## Excerpt to read
▼▼▼

1. Bauerlein can’t even bring himself to say, “Hey, it’s not cool to attack dissertations you haven’t read in a field that you preemptively deem uninteresting about subjects that you aggressively maintain could never be of any interest whatsoever”. But hey, it’s not like Bauerlein has argued for preserving the serious close reading of canonical literature in a dedicated way. Or argued for knowing the context of texts so well that he’s requiring students to accurately summarize content. Because it would be crazy to believe in those things and yet be utterly indifferent to someone who condemns texts based on a prideful ignorance of their actual content or any domain of knowledge connected to them. This isn’t even good concern trolling, let alone remotely worthy of someone who claims to be interested in preserving academia’s sacred values.
2. Sorry, not clear on why literary study doesn’t have a social mission, indeed, several of them. Recalling in specific that Mark Bauerlein believes that literary study has to…reclaim its social mission to preserve national and civilizational traditions that bring us all together as people. Or was that several think-tank funding cycles ago? I have such a short memory.
3. Wait, also: I’m sorry, what kind of teacher are you if you don’t understand why someone writing in an influential industry publication attacking your students or colleagues from an aggressively ignorant position is seriously not cool? A good teacher is a mentor, a protector, a guide. You don’t ignore it when people you have nurtured, guided, valued, are attacked simply to score points with the peanut gallery. If you do, you’re not a good teacher. So this is a moment that divides the teachers from the self-interested intellectuals: what side are you on? A good teacher rallies to the side of fellow good teachers, despite any principled disagreements they have with the work that’s being defended. If you’re sure the work isn’t worth defending and the testimony of fellow teachers is therefore worthless, be goddamn sure you’re right on the merits of your criticism.

▲▲▲

## Extracted entries
▼▼▼

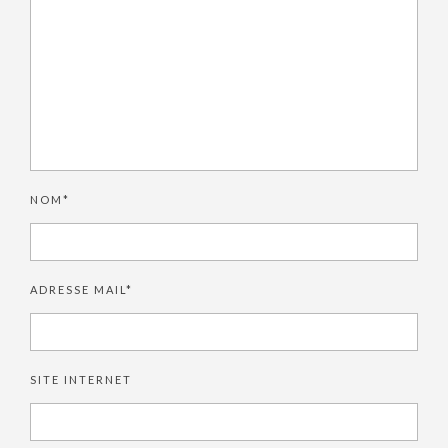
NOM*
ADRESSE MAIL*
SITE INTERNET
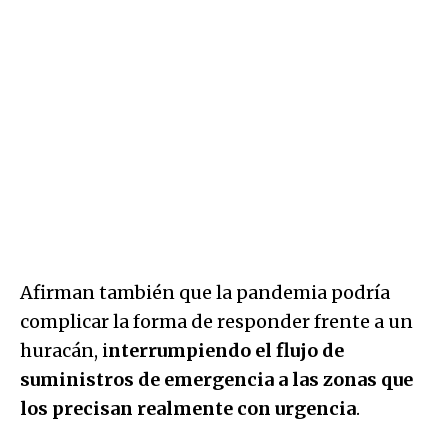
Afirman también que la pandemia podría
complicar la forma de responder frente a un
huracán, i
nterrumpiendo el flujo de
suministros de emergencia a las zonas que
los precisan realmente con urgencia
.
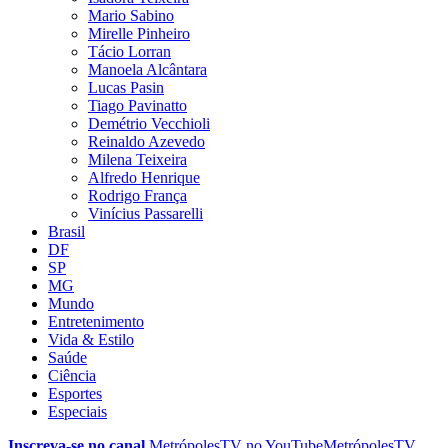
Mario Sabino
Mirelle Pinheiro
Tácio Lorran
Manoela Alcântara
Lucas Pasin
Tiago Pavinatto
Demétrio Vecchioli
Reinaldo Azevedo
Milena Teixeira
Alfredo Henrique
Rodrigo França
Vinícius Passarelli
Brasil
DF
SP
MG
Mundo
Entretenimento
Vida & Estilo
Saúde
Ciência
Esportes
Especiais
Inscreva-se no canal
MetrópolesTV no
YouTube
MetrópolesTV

▲▲▲
▼▼▼

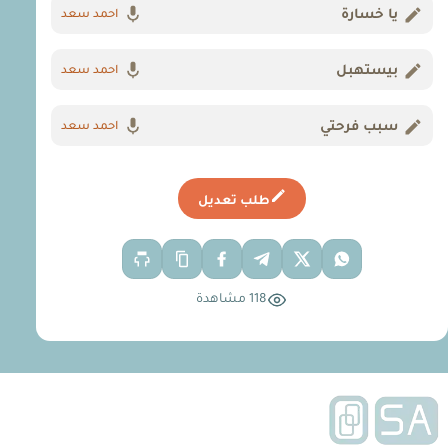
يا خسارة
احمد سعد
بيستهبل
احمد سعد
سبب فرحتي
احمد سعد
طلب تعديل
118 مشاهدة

▲▲▲
▼▼▼

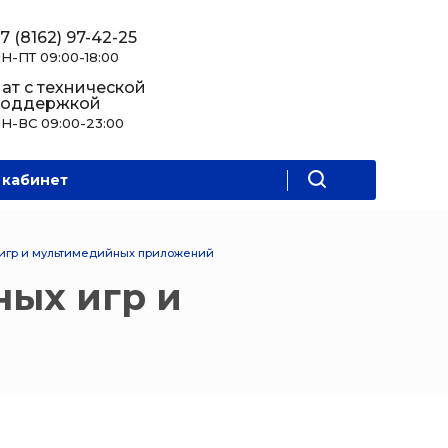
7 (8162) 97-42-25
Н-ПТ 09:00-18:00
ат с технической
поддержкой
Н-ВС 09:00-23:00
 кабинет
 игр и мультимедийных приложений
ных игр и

▲▲▲

## Problem statement
Could you return the stretch of the Bauerlein critique from "3. Wait, also: I’m" to "of your criticism.", copied word for word?

## Exercise result
3. Wait, also: I’m sorry, what kind of teacher are you if you don’t understand why someone writing in an influential industry publication attacking your students or colleagues from an aggressively ignorant position is seriously not cool? A good teacher is a mentor, a protector, a guide. You don’t ignore it when people you have nurtured, guided, valued, are attacked simply to score points with the peanut gallery. If you do, you’re not a good teacher. So this is a moment that divides the teachers from the self-interested intellectuals: what side are you on? A good teacher rallies to the side of fellow good teachers, despite any principled disagreements they have with the work that’s being defended. If you’re sure the work isn’t worth defending and the testimony of fellow teachers is therefore worthless, be goddamn sure you’re right on the merits of your criticism.